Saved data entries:

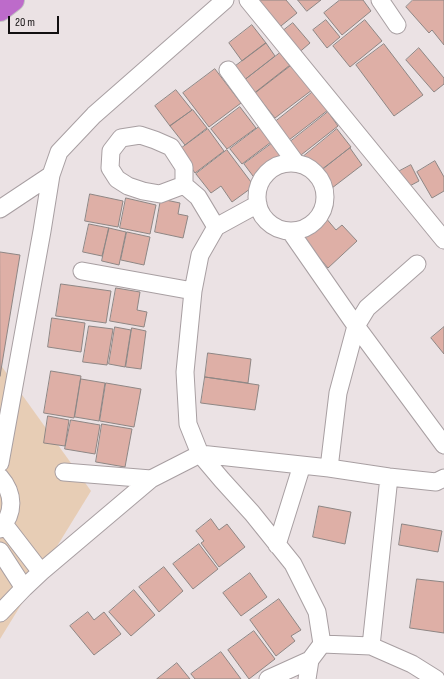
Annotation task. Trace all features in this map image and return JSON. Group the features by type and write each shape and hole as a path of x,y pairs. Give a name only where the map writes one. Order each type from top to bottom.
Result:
{"highway":[{"path":"0,10 13,0"}],"street":[{"path":"0,463 51,175 59,152 94,115 225,0"},
{"path":"248,0 444,240"},
{"path":"380,0 397,25"},
{"path":"228,70 296,163"},
{"path":"285,163 296,163 306,166 316,173 322,183 325,194 324,205 319,216 311,224 301,229 290,231 279,229 269,223 262,214 258,204 257,193 260,182 266,174 275,167 285,163"},
{"path":"0,209 51,175"},
{"path":"184,185 198,197 216,227"},
{"path":"258,204 216,227 200,256 193,291 185,372 188,424 200,454 252,513 293,564 317,612 322,644 310,660 307,679"},
{"path":"290,231 356,326 444,445"},
{"path":"329,468 338,394 356,326 367,308 417,264"},
{"path":"82,271 193,291"},
{"path":"0,613 41,572 152,479 200,454 329,468 436,482 444,478"},
{"path":"277,545 302,465"},
{"path":"64,472 152,479"},
{"path":"0,477 10,493 11,504 10,514 2,526 41,572"},
{"path":"371,646 389,477"},
{"path":"0,551 24,588"},
{"path":"322,644 371,646 412,664 436,679"},
{"path":"268,679 310,660"}],"shaded area":[{"path":"0,364 91,491 0,639"}],"building":[{"path":"257,0 286,0 297,13 276,30"},
{"path":"298,0 321,0 307,11"},
{"path":"340,0 363,0 371,11 342,35 324,13"},
{"path":"413,0 444,0 444,45 432,30 429,33 406,7"},
{"path":"326,20 340,37 327,48 313,30"},
{"path":"365,20 382,41 350,67 333,46"},
{"path":"293,23 310,43 296,55 279,34"},
{"path":"252,25 266,43 242,61 229,43"},
{"path":"266,43 275,56 243,81 233,68"},
{"path":"384,44 423,95 394,116 356,65"},
{"path":"419,48 444,78 444,84 434,92 406,60"},
{"path":"280,53 290,66 255,93 245,80"},
{"path":"292,64 312,90 275,118 255,93"},
{"path":"215,69 241,103 209,127 183,93"},
{"path":"176,90 192,110 170,126 155,106"},
{"path":"314,91 328,110 289,140 275,122"},
{"path":"240,107 256,128 227,149 211,129"},
{"path":"193,110 207,128 185,145 170,126"},
{"path":"328,112 338,126 301,155 290,142"},
{"path":"263,124 275,139 242,164 230,149"},
{"path":"208,129 224,151 195,173 179,150"},
{"path":"337,129 351,147 317,173 304,156"},
{"path":"274,142 285,158 256,180 244,164"},
{"path":"350,148 362,165 332,188 320,172"},
{"path":"227,150 254,186 232,202 221,186 211,193 196,174"},
{"path":"435,161 444,177 444,191 432,198 417,172"},
{"path":"411,165 419,181 404,189 396,173"},
{"path":"90,194 123,201 118,227 85,221"},
{"path":"126,198 156,205 150,234 120,228"},
{"path":"161,199 180,203 178,214 188,216 183,238 155,232"},
{"path":"325,217 336,230 342,225 357,241 328,268 302,238"},
{"path":"89,224 109,228 102,256 83,252"},
{"path":"109,228 126,232 119,265 102,261"},
{"path":"127,232 150,237 144,265 121,260"},
{"path":"0,252 20,255 0,376"},
{"path":"61,284 111,291 106,323 56,316"},
{"path":"116,288 140,292 137,310 147,312 144,327 110,321"},
{"path":"52,318 85,323 81,352 48,347"},
{"path":"89,326 113,329 107,365 83,362"},
{"path":"115,327 131,330 125,367 109,364"},
{"path":"444,327 444,354 431,338"},
{"path":"132,328 146,331 141,369 126,367"},
{"path":"208,353 251,359 248,383 205,377"},
{"path":"51,371 81,376 74,418 44,413"},
{"path":"205,377 259,385 255,410 201,403"},
{"path":"81,379 105,383 99,421 75,417"},
{"path":"106,383 141,389 134,427 100,421"},
{"path":"48,416 69,420 65,446 44,443"},
{"path":"71,420 100,425 95,454 65,449"},
{"path":"102,424 132,429 125,467 96,462"},
{"path":"319,506 351,512 345,544 313,537"},
{"path":"211,519 219,530 227,524 245,547 219,567 201,543 204,541 196,531"},
{"path":"402,524 442,531 438,552 399,545"},
{"path":"199,544 218,569 193,589 173,564"},
{"path":"164,567 183,591 159,612 139,587"},
{"path":"250,573 267,597 241,616 223,593"},
{"path":"417,579 444,582 444,633 410,628"},
{"path":"134,590 155,615 131,636 109,612"},
{"path":"279,599 301,630 291,636 295,641 276,656 250,620"},
{"path":"88,612 94,620 104,612 121,634 94,655 70,626"},
{"path":"254,631 275,659 249,679 228,650"},
{"path":"221,652 241,679 195,679 191,674"},
{"path":"177,663 190,679 157,679"}]}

What the task asks >> Please restate the entries word for word. Skip the pictures.

Task result >>
Annotation task. Trace all features in this map image and return JSON. Group the features by type and write each shape and hole as a path of x,y pairs. Give a name only where the map writes one. Order each type from top to bottom.
Result:
{"highway":[{"path":"0,10 13,0"}],"street":[{"path":"0,463 51,175 59,152 94,115 225,0"},
{"path":"248,0 444,240"},
{"path":"380,0 397,25"},
{"path":"228,70 296,163"},
{"path":"285,163 296,163 306,166 316,173 322,183 325,194 324,205 319,216 311,224 301,229 290,231 279,229 269,223 262,214 258,204 257,193 260,182 266,174 275,167 285,163"},
{"path":"0,209 51,175"},
{"path":"184,185 198,197 216,227"},
{"path":"258,204 216,227 200,256 193,291 185,372 188,424 200,454 252,513 293,564 317,612 322,644 310,660 307,679"},
{"path":"290,231 356,326 444,445"},
{"path":"329,468 338,394 356,326 367,308 417,264"},
{"path":"82,271 193,291"},
{"path":"0,613 41,572 152,479 200,454 329,468 436,482 444,478"},
{"path":"277,545 302,465"},
{"path":"64,472 152,479"},
{"path":"0,477 10,493 11,504 10,514 2,526 41,572"},
{"path":"371,646 389,477"},
{"path":"0,551 24,588"},
{"path":"322,644 371,646 412,664 436,679"},
{"path":"268,679 310,660"}],"shaded area":[{"path":"0,364 91,491 0,639"}],"building":[{"path":"257,0 286,0 297,13 276,30"},
{"path":"298,0 321,0 307,11"},
{"path":"340,0 363,0 371,11 342,35 324,13"},
{"path":"413,0 444,0 444,45 432,30 429,33 406,7"},
{"path":"326,20 340,37 327,48 313,30"},
{"path":"365,20 382,41 350,67 333,46"},
{"path":"293,23 310,43 296,55 279,34"},
{"path":"252,25 266,43 242,61 229,43"},
{"path":"266,43 275,56 243,81 233,68"},
{"path":"384,44 423,95 394,116 356,65"},
{"path":"419,48 444,78 444,84 434,92 406,60"},
{"path":"280,53 290,66 255,93 245,80"},
{"path":"292,64 312,90 275,118 255,93"},
{"path":"215,69 241,103 209,127 183,93"},
{"path":"176,90 192,110 170,126 155,106"},
{"path":"314,91 328,110 289,140 275,122"},
{"path":"240,107 256,128 227,149 211,129"},
{"path":"193,110 207,128 185,145 170,126"},
{"path":"328,112 338,126 301,155 290,142"},
{"path":"263,124 275,139 242,164 230,149"},
{"path":"208,129 224,151 195,173 179,150"},
{"path":"337,129 351,147 317,173 304,156"},
{"path":"274,142 285,158 256,180 244,164"},
{"path":"350,148 362,165 332,188 320,172"},
{"path":"227,150 254,186 232,202 221,186 211,193 196,174"},
{"path":"435,161 444,177 444,191 432,198 417,172"},
{"path":"411,165 419,181 404,189 396,173"},
{"path":"90,194 123,201 118,227 85,221"},
{"path":"126,198 156,205 150,234 120,228"},
{"path":"161,199 180,203 178,214 188,216 183,238 155,232"},
{"path":"325,217 336,230 342,225 357,241 328,268 302,238"},
{"path":"89,224 109,228 102,256 83,252"},
{"path":"109,228 126,232 119,265 102,261"},
{"path":"127,232 150,237 144,265 121,260"},
{"path":"0,252 20,255 0,376"},
{"path":"61,284 111,291 106,323 56,316"},
{"path":"116,288 140,292 137,310 147,312 144,327 110,321"},
{"path":"52,318 85,323 81,352 48,347"},
{"path":"89,326 113,329 107,365 83,362"},
{"path":"115,327 131,330 125,367 109,364"},
{"path":"444,327 444,354 431,338"},
{"path":"132,328 146,331 141,369 126,367"},
{"path":"208,353 251,359 248,383 205,377"},
{"path":"51,371 81,376 74,418 44,413"},
{"path":"205,377 259,385 255,410 201,403"},
{"path":"81,379 105,383 99,421 75,417"},
{"path":"106,383 141,389 134,427 100,421"},
{"path":"48,416 69,420 65,446 44,443"},
{"path":"71,420 100,425 95,454 65,449"},
{"path":"102,424 132,429 125,467 96,462"},
{"path":"319,506 351,512 345,544 313,537"},
{"path":"211,519 219,530 227,524 245,547 219,567 201,543 204,541 196,531"},
{"path":"402,524 442,531 438,552 399,545"},
{"path":"199,544 218,569 193,589 173,564"},
{"path":"164,567 183,591 159,612 139,587"},
{"path":"250,573 267,597 241,616 223,593"},
{"path":"417,579 444,582 444,633 410,628"},
{"path":"134,590 155,615 131,636 109,612"},
{"path":"279,599 301,630 291,636 295,641 276,656 250,620"},
{"path":"88,612 94,620 104,612 121,634 94,655 70,626"},
{"path":"254,631 275,659 249,679 228,650"},
{"path":"221,652 241,679 195,679 191,674"},
{"path":"177,663 190,679 157,679"}]}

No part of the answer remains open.